(CNSNews.com) – If Israeli Prime Minister Binyamin Netanyahu does not want to allow Reps. Rashida Tlaib (D-Mich.) and Ilhan Omar (D-Minn.) to visit, “maybe he can respectfully decline the billions of dollars” that the U.S. gives to Israel, 2020 Democratic presidential hopeful Sen. Bernie Sanders said on Thursday night.
In an MSNBC appearance, the independent senator from Vermont was asked for his reaction to Israel’s decision to bar Tlaib and Omar from visiting – based on their vocal support for the anti-Israel boycott, divestment and sanctions (BDS) movement and an itinerary which Netanyahu said showed that the “sole objective is to strengthen the boycott against us and deny Israel’s legitimacy.”
MSNBC host Ali Velshi also asked Sanders his view on what Velshi described as “President Trump asking the president [sic] of Israel, Benjamin Netanyahu, to do this, and Netanyahu obliging.”
Sanders said he was not surprised that Trump encouraged Israel not to allow Tlaib and Omar to visit, and repeated his now customary labeling of the president as a “racist,” a “xenophobe,” and a “religious bigot.”
“But the idea that a member of the United States Congress cannot visit a nation which, by the way, we support to the tune of billions and billions of dollars, is an outrage,” he continued.
“And if Israel doesn’t want members of the United States Congress to visit their country, to get a first-hand look at what’s going on – and I’ve been there many, many times – but if he doesn’t want members to visit, maybe he can respectfully decline the billions of dollars that we supp—that we give to Israel.”
Sanders’ comments won praise from Rep.

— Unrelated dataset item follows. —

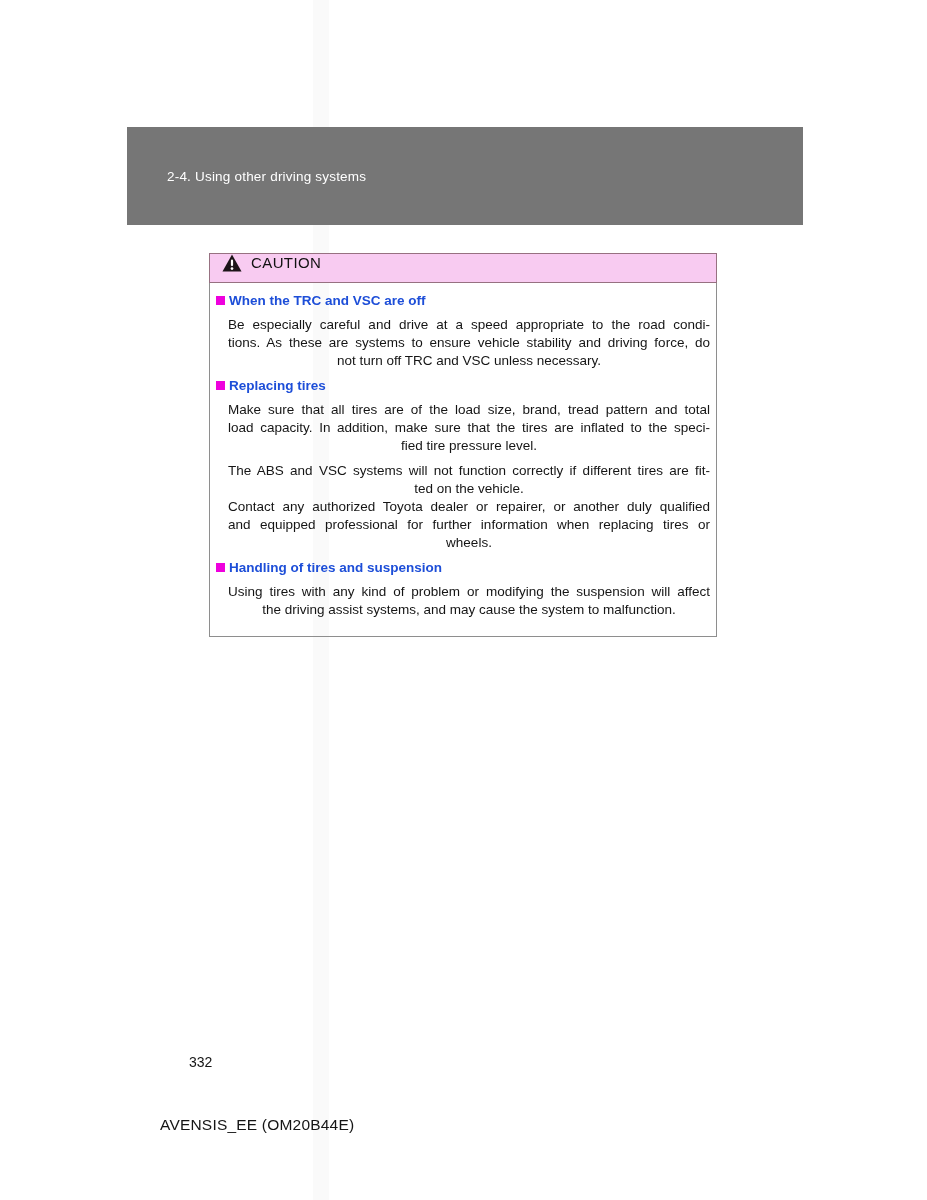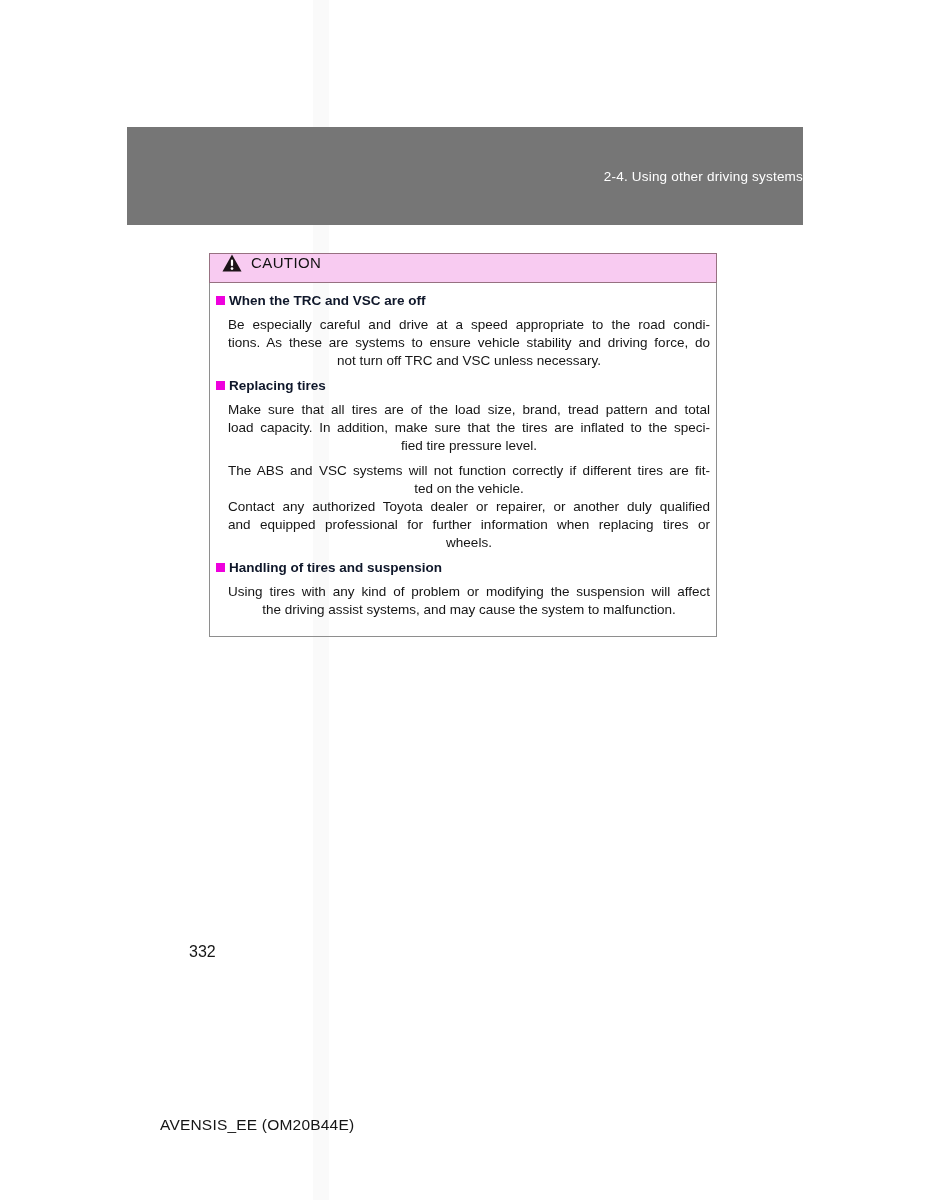"2-4. Using other driving systems" .chapter-bar { justify-content: flex-end -> none }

Alexandria Ocasio-Cortez (D-N.Y.), a close ally of Tlaib and Omar who earlier in the day pledged on Twitter not to schedule “any visits to Israel until all members of Congress are allowed.”
Ocasio-Cortez retweeted a clip of Sanders’ MSNBC remarks, and commented, “One thing that is completely undeniable about Bernie Sanders is the enormous political courage he consistently wields on behalf of others.”
“This statement is a big deal,” she continued. “He’s not just standing up for two members – he’s standing for the integrity of the entire US Congress.”
Ten minutes later – possibly worried that her words may be interpreted as an endorsement of Sanders’ presidential run – Ocasio-Cortez tweeted again, “Folks may want to read extra deep into this, but I say this simply to acknowledge the courage it takes to make a statement like this.”
She then name-checked two other 2020 Democratic presidential aspirants, Sen. Elizabeth Warren (D-Mass.) and former HUD Secretary Julian Castro.
“From Warren to Castro to Bernie & others, we are lucky to have the leadership bench we have right now. We should praise all their great moments!”
(Twitter has been agog for months about who Ocasio-Cortez will endorse in the 2020 contest. In 2016 she backed fellow democratic socialist Sanders and worked as an organizer for his presidential campaign.)
Israel is one of America’s top military allies, and arguably its closest political ally at the U.N. and other international forums.
Israel is the number one recipient of U.S. military aid. (It has not received U.S. economic aid since fiscal year 2007.)
For FY 2020, the Trump administration has requested $3.3 billion in Foreign Military Financing (FMF) for Israel, and $500 million in missile defense aid. That’s in keeping with a 10-year Memorandum of Understanding (MOU) signed by the Obama administration in 2016. It pledged $38 billion in military aid ($33 billion in FMF grants and $5 billion in missile defense appropriations) over the period FY 2019 to FY 2028.
Much of the funding returns to the U.S. market: Under U.S. law, Israel has been obliged to spend at least 73.7 percent of the FMF assistance in the United States.
It could use up to the remaining 26.3 percent on “off shore procurement” (OSP), meaning it could buy goods from non-U.S. sources, typically Israeli companies.
But, in a bid to maximize the benefits to U.S. companies, the Obama MOU negotiated in 2016 phases out the OSP portion of the funding. The phase-out began in FY 2019 and runs through FY 2028, when 100 percent of the FMF funding to Israel will be spent on U.S.-origin equipment.